Budidaya kelapa berkontribusi langsung pada kepunahan beberapa spesies. Spesies ini termasuk burung yang disebut mata putih marianne (zosterops semiflavus) dari Pulau Marianne di Seychelles, dan rubah terbang ontong jawa kepulauan solomon (pteropus howensis).

Tidak ada yang terlihat sejak 1945, tetapi mereka pernah ditemukan di pulau-pulau yang sebagian besar dikonversi menjadi perkebunan kelapa. Sementara kelapa sawit sejauh ini, menurut Meijaard dan rekan-rekan penelitiannya, masih belum menimbulkan dampak seperti itu.

Pada akhir tulisannya, Meijaard merekomendasikan bahwa semua tanaman dan komoditas memiliki konsekuensi lingkungan. Seperti halnya panen zaitun Spanyol yang dilaporkan membunuh 2,6 juta burung pada 2019 –itu terjadi ketika para pekerja pertanian menyedot minyak zaitun saat burung sedang bertengger di malam hari. Tetapi produksi minyak zaitun jarang menimbulkan kekhawatiran di kalangan konsumen dan pencinta lingkungan.

Jika orang-orang ingin memboikot minyak sawit karena kontribusinya terhadap penggundulan hutan —Meijaard menilai— layaknya mereka juga harus menghindari kopi, cokelat, zaitun dan juga kelapa.

Tak berselang lama, Asa Feinstein, ahli kelapa dari CocoAsenso, menanggapi Erik Meijaard. Dalam tulisan Does coconut oil really threaten more species than palm oil? No, it doesn’t, yang diterbitkan Mongabay.com (30 Juli 2020) dan juga Earth Island Journal (30 Juli 2020), Feinstein menerangkan ada bias informasi yang disampaikan oleh Erik Meijaard dalam penelitiannya itu.

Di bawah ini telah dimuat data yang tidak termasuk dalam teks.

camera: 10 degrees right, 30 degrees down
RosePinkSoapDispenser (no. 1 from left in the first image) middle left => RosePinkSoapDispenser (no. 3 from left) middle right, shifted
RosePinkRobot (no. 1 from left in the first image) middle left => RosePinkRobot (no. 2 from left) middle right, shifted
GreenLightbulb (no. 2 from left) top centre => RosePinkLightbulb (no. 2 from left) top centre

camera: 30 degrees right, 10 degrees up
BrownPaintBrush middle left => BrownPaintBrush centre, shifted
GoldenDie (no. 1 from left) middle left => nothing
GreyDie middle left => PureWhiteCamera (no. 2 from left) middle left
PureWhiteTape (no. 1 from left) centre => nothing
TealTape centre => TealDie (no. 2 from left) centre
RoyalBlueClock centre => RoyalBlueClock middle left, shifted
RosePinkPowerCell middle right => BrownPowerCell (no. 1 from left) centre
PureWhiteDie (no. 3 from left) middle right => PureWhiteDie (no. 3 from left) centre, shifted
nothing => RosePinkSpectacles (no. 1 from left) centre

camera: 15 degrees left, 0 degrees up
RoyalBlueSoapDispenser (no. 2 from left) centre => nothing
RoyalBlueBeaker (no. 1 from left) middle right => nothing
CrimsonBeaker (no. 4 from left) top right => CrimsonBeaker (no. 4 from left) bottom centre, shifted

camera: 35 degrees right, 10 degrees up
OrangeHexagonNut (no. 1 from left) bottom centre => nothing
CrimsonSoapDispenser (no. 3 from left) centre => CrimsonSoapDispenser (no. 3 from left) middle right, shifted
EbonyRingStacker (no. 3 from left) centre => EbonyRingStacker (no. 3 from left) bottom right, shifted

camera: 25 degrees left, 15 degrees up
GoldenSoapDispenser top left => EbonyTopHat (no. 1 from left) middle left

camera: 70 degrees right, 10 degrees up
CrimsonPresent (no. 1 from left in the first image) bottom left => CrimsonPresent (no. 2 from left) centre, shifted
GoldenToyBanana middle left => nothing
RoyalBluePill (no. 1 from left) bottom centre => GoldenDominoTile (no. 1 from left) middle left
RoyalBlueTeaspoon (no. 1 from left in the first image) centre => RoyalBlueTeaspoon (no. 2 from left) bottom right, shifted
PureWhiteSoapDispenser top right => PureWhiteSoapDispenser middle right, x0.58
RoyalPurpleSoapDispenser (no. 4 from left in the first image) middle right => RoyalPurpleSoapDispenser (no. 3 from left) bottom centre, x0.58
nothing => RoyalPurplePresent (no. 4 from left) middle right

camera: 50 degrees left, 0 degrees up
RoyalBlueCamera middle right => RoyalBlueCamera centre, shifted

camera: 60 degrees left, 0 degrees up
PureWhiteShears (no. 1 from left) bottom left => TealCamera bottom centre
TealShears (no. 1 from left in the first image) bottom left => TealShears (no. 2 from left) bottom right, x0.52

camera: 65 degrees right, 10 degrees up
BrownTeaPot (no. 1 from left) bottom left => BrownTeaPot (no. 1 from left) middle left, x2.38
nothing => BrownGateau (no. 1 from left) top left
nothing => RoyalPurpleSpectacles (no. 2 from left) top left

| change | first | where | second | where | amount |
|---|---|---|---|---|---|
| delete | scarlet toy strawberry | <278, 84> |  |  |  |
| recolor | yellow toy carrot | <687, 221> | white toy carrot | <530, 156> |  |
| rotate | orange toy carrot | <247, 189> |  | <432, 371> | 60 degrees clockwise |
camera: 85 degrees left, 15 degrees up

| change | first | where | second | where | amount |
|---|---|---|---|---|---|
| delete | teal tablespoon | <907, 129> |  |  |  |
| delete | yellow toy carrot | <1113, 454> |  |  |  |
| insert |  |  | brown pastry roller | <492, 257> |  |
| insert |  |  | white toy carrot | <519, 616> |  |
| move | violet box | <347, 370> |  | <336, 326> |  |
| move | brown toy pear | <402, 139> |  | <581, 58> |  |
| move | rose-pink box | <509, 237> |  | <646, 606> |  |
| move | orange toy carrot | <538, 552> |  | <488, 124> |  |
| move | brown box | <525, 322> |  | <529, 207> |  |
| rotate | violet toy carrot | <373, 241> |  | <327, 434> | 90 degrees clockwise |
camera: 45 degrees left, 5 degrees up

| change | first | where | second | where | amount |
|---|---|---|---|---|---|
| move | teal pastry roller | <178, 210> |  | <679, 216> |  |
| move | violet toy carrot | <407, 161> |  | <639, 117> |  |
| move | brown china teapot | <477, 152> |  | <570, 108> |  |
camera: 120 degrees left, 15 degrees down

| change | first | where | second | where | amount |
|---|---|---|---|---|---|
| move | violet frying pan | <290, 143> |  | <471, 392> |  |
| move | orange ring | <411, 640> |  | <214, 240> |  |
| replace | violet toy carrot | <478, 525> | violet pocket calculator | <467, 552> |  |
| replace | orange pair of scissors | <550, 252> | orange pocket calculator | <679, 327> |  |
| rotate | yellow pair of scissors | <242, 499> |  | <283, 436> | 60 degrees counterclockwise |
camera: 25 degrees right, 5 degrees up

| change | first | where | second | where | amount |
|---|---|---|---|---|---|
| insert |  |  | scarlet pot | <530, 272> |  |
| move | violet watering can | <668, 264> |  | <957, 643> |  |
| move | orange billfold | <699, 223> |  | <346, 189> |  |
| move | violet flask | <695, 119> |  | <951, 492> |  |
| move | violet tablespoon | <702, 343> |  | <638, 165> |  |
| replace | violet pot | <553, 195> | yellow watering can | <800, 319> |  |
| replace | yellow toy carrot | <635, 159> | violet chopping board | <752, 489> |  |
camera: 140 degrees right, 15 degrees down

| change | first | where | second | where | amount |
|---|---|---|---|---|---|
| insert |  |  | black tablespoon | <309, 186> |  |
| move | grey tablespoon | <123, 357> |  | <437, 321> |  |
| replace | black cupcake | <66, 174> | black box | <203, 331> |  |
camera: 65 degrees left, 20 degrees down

Feinstein tidak menafikan bahwa penanaman kelapa dalam skala besar sejak awal 1900-an telah berdampak negatif pada ekosistem pulau dan spesies yang bergantung padanya. Seperti semua tanaman yang ditanam secara luas, produksi kelapa memang berdampak pada keanekaragaman hayati.

Namun yang penting dicatat ialah, pertama-tama, Meijaard berasumsi bahwa semua kelapa digunakan untuk minyak kelapa dan hanya minyak kelapa. Namun pada kenyataannya, hanya sekitar dua pertiga kelapa yang diproduksi di seluruh dunia diolah menjadi minyak kelapa. Jika penulis memperhitungkan fakta sederhana ini, angka mereka yang dilaporkan 20,2 spesies akan menjadi 12,2 spesies.

Ini masih terlihat seperti angka yang tinggi, tetapi ini sebelum kita mengingat fakta penting lainnya yang diabaikan penulis ketika menerapkan indikator mereka pada minyak kelapa –untuk satu ton produksi minyak kelapa ada 2 hingga 7 ton produk sampingan berharga yang diproduksi.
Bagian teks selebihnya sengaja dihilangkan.